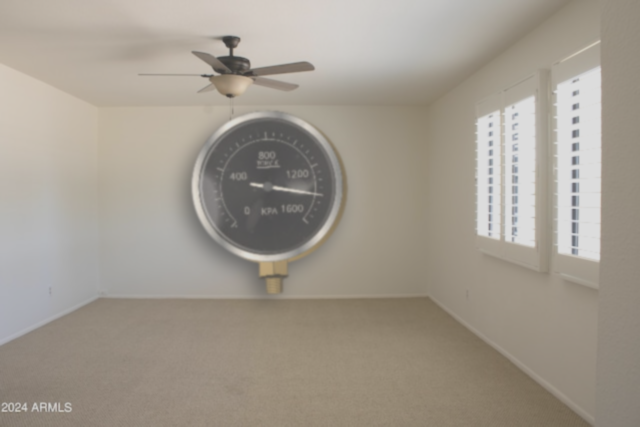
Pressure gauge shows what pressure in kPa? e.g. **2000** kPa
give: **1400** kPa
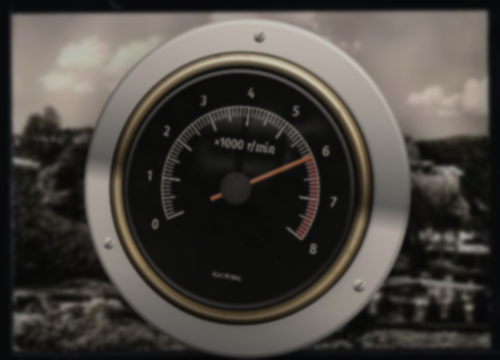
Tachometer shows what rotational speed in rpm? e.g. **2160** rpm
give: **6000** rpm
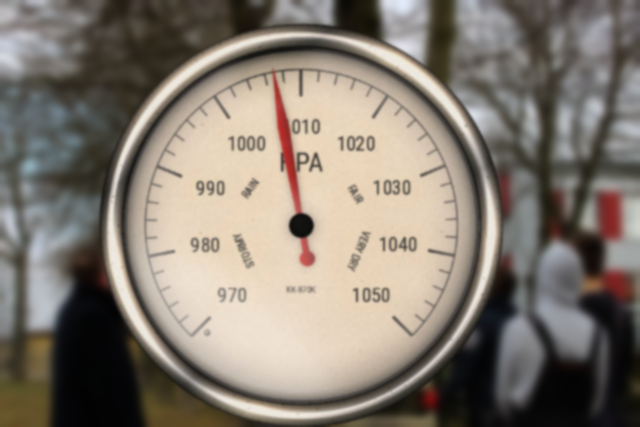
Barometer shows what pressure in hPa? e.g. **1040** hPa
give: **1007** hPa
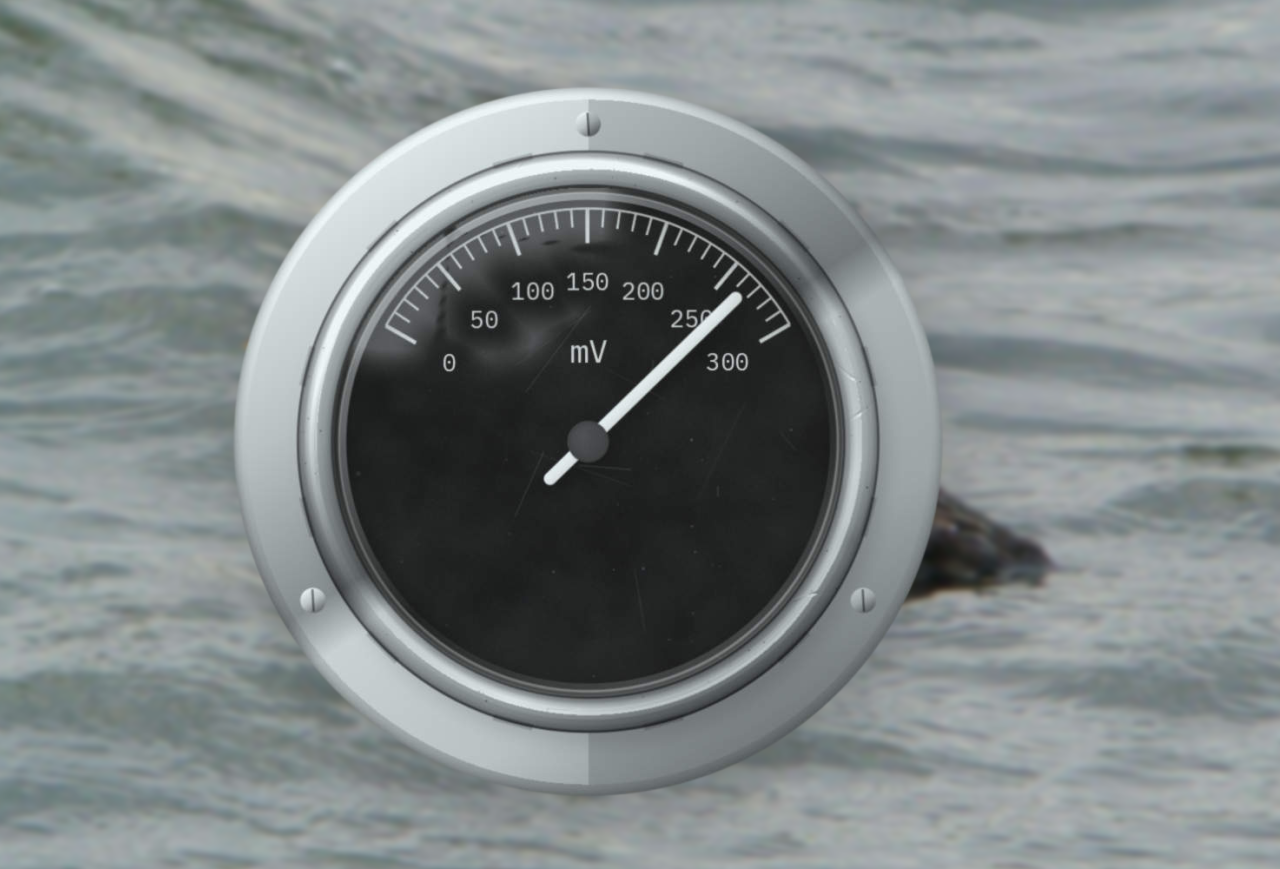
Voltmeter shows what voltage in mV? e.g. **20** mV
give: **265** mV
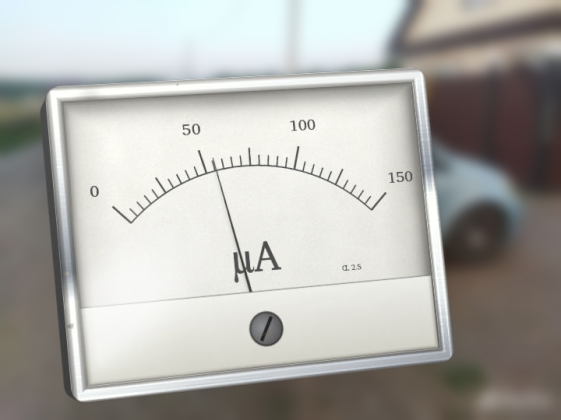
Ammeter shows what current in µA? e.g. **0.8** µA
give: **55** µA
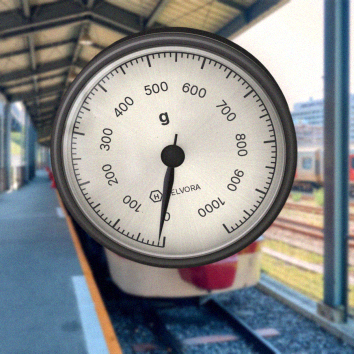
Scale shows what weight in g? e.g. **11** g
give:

* [TASK GOAL]:
Please list each line in the listing above that contains the word "shows".

* [SOLUTION FOR THIS TASK]:
Pressure gauge shows what pressure in kPa? e.g. **2000** kPa
Tachometer shows what rotational speed in rpm? e.g. **2160** rpm
Barometer shows what pressure in hPa? e.g. **1040** hPa
Voltmeter shows what voltage in mV? e.g. **20** mV
Ammeter shows what current in µA? e.g. **0.8** µA
Scale shows what weight in g? e.g. **11** g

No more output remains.